3月31日 アメリカの遺書

大学時代の友人が再婚した。彼女はアメリカ留学を経て30歳くらいから国際機関で仕事をしているが、アメリカで離婚と再婚を体験したことになる。相手はいずれも日本人。だが再婚相手はやはりアメリカや海外赴任が長く、マルタイナショナルは感覚を理解できる人のようだ。しかも、もう成人した子どもがいるので、友人は子育てを経ることなく、いきなりステップマザーになったのである。
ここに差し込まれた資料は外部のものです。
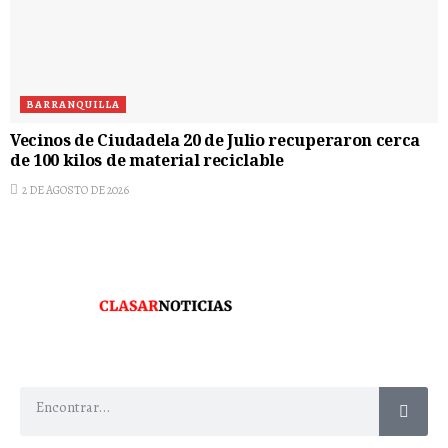
BARRANQUILLA
Vecinos de Ciudadela 20 de Julio recuperaron cerca
de 100 kilos de material reciclable
2 DE AGOSTO DE 2026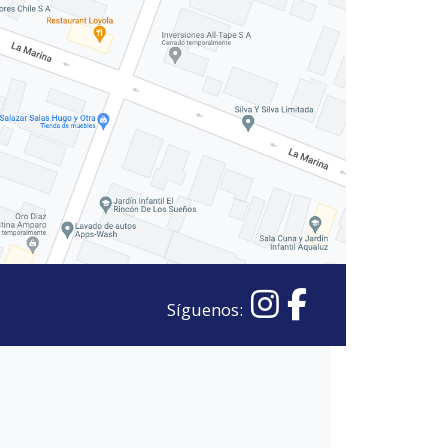
Síguenos:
 先日、彼女の夫が遺書を作成することになったという。再婚した彼には先妻との間の子どもがいるので、作っておくべきだということになったのである。その遺書が面白い。ありとあらゆる想定が必要で、さすがシミュレーション教育の行き届いたアメリカだと思い知らされた。たとえば、彼の不動産などの資産を妻に相続するとしたら、彼女が死んだときにはどうなるのか。息子に資産を残すとしたら、彼が結婚したときはどうなるのか。つまり、息子が死んだ場合、孫がいなかったら財産をそのまま、会ったこともないお嫁さんに譲るのでいいのか、それとも再婚相手が健在なら、その継母に移すのか、あるいは寄付するのか。そうしたシミュレーションを50年先まで行ったうえで、ありとあらゆるケースに対して、故人の「ウィル」を尊重するというわけだ。
 これは妙案である。人生ゲームのように、自分と縁のある人々の順列組み合わせを考え、そこに故人の意思を反映させるのである。遺書というと縁起が悪いと考えがちだが、死んだ後も脈々と故人の考えが貫かれるのだから、それこそ「ウィル」なのである。日本でも皆、考えてみたらいい。一度相続したら、そこからラグビーボールのように、わけの分からない方向に流れていくのではなく、故人が納得のいく方向で財産が生かされるのである。
実は、この話が出たのは、私たちの共通の友人の近況話からであった。その友人の場合、彼女の家に資産があるのだが、夫との間に子どもがいないため、お母さんが相続に難色を示しているという。つまり、娘が早死にした場合、全額がその夫のものになると思うと釈然としないというわけだ。いっそ離婚でもしれくれれば、生前贈与も考えるのに、と彼女のお母さんはもらしているらしい。
 こうした考えはよく耳にする。自分たちが築き上げてきた財産を血のつながった孫が受け継ぐならいいが、他人に持っていかれるなら別の子どもに回したい。日本の高度成長期を支えた親なら、当然の発想である。そして少子化が進む日本ではますます、こうした問題に直面することになるのであろう。
 そこで、夫にならって友人も「ウィル」作成を考えるという。彼女の場合、縁ができたばかりのステップ・サンに、たとえば彼女所有のアメリカのアパートを譲るのか、それとも寄付を考えるのか。それとも実弟に譲るのか。だが、その夫婦には子どもはいない。寄付の場合、よほどその団体を吟味して、ここぞというところが見つからないと実行に移せない。
 私はどうするのだろう。幸い私には姪がいるので彼女に譲ることにしよう。しかし彼女が結婚した場合はどうしよう。一人で生きていくなら多少の蓄えも役に立とうが、彼女がとんでもなく甲斐性のない男として別れるときに吸い取られたのではたまらない。
・・・などと皮算用をしてみたところで、現実的な問題は、それだけの資産を残せるかどうか。自分で食い潰して、せめて彼女のお世話にならないことがやっとかもしれない。
 いずれにせよ、「ウィル」の作成は、自分の人生設計をあれこれ思い描く意味でも、日本で流行らせる価値はある考え方ではある。